The McCall-Donnelly High School environmental science class, which typically visits Taylor each spring, had particular difficulty making this year’s trip! Bad weather forced the class to delay their visit over a month, finally scheduling after school had dismissed for the year. Teacher Deb Fereday led a group of seven seniors to Taylor in mid-June and hopes to visit again in the fall.

2011 assistant manager Amber Lankford (2008 DeVlieg research scholar; 2010 Berklund research scholar) arrived at Taylor on April 29 and will work with us until September.
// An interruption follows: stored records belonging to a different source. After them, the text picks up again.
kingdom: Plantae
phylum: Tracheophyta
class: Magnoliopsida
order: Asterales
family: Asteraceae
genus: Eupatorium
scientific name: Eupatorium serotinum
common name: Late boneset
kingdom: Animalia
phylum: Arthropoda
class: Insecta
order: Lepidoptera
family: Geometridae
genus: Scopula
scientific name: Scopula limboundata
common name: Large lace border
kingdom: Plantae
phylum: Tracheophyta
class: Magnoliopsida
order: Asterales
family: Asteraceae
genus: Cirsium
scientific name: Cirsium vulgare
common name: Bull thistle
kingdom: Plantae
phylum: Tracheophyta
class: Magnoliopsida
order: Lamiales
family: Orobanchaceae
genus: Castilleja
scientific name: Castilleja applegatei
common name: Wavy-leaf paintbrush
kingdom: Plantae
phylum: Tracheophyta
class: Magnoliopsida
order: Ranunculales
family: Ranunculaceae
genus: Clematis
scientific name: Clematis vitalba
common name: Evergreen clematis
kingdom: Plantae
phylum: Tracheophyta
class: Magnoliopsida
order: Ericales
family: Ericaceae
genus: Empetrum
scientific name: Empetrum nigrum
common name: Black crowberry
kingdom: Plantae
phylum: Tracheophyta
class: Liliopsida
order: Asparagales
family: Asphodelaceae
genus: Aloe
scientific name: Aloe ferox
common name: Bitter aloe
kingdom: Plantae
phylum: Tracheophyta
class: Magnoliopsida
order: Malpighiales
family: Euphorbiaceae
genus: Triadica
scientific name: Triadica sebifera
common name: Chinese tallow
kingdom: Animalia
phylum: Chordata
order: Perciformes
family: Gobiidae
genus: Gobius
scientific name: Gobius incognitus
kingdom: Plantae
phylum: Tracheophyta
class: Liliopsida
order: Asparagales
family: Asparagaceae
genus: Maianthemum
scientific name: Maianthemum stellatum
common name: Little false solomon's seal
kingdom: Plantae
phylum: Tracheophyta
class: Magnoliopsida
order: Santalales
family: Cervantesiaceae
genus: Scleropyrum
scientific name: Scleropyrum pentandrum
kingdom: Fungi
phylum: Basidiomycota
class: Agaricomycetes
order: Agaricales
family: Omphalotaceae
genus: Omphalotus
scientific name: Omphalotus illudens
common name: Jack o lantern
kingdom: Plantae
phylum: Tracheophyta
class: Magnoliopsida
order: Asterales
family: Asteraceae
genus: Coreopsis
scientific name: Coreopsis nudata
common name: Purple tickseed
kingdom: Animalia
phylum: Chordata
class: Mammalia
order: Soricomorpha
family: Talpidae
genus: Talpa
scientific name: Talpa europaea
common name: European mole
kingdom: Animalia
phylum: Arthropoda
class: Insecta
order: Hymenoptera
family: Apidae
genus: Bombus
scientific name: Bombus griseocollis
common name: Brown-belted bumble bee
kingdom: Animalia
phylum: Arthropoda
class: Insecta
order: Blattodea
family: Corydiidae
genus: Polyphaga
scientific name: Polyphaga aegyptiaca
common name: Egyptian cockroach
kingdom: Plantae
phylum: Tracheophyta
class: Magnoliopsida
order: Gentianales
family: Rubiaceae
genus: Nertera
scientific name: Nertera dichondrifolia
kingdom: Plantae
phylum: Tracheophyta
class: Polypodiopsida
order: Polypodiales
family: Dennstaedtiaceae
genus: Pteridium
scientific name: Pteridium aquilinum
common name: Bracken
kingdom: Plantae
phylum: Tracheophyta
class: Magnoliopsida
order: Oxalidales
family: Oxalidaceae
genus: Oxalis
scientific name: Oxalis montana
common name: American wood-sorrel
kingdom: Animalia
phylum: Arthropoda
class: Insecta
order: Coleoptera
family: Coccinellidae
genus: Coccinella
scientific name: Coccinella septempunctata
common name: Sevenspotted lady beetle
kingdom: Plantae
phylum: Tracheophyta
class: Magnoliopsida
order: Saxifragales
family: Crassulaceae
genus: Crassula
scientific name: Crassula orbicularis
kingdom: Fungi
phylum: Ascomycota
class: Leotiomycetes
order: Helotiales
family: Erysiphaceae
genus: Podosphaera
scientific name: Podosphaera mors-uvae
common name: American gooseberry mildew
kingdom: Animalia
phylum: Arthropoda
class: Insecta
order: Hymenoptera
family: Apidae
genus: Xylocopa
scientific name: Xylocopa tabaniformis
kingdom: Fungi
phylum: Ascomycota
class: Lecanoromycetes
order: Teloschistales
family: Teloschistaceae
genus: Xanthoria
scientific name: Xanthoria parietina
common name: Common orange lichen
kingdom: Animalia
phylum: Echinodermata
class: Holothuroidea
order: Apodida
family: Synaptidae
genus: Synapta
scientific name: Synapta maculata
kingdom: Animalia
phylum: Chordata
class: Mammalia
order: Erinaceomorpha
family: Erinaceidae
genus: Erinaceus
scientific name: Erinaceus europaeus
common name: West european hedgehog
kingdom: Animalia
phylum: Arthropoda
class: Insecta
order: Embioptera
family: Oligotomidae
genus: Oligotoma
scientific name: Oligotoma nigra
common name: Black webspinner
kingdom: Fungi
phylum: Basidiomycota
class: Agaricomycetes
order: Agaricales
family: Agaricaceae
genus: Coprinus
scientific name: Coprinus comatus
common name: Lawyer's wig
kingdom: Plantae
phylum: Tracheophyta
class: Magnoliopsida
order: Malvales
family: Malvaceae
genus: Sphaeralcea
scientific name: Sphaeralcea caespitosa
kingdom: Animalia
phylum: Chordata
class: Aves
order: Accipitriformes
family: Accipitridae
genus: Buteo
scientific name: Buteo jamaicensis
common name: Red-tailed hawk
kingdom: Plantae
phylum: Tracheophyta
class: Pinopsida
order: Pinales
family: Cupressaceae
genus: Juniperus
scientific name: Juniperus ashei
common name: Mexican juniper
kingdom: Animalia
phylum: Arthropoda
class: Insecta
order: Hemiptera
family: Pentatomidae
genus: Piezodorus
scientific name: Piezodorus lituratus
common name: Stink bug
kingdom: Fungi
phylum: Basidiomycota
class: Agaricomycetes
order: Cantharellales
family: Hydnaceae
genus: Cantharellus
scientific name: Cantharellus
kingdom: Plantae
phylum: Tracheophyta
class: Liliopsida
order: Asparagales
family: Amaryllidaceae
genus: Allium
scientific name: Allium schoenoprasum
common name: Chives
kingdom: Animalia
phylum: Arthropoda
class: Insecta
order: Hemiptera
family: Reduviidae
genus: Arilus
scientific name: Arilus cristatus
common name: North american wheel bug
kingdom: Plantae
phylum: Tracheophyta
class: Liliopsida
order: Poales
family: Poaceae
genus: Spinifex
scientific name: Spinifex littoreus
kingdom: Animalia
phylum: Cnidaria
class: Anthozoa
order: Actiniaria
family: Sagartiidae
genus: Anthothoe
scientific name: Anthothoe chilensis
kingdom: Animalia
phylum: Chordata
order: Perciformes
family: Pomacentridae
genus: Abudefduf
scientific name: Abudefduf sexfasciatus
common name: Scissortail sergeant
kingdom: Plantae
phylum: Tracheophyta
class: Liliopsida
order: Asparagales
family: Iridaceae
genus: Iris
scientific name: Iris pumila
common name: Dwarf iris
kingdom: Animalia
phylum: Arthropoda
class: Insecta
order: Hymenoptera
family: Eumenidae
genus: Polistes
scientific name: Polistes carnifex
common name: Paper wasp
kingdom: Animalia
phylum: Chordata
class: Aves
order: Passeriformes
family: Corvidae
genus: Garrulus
In addition to assisting our many visitors, we’ve kept busy with a number of facility projects, including repair of our main footbridge, planning an experimental wood stove design for the winter, fixing and replacing appliances, keeping water lines clear of sand and silt from spring floodwaters, maintaining the airstrip, reorganizing our workshop and designing new educational displays for the lab.

We were very grateful for the help of several visiting volunteers. Jim and Janet Hall visited Taylor for four days in late April to assist spring chores, including cleaning cabins, splitting wood, pruning trees, and chipping brush. Tatiana Gettelman (2008 Berklund research scholar) donated three weeks of time in May and June to clear and rebuild trails, assist with pasture maintenance, and other chores. We owe our volunteers a monumental debt of gratitude!

Finally, as always, we also owe special thanks to our donors. Our three research interns are funded by the Ralph M. Bleak Memorial Endowment, our DeVlieg scholars by the DeVlieg Foundation, and our restoration intern by the Friends of Taylor Endowment. We also received a new donation this spring in the form of over 40 new research texts, field guides, and other books for the Taylor library, thanks to Tom Bitterwolf, University of Idaho chemistry professor and his wife, Carrie (Moscow, Idaho). Thank you to all of our benefactors! We owe much of our success to your generosity.

Although it's late June, Big Creek is still running high and turbid with no end in sight. All the plants here are making the most of our unusually moist spring and are growing fast, and we've had an especially rich bloom of wildflowers this month. Like the plants, we've had a very busy spring, but hold on…we still have two months of the summer season yet to come!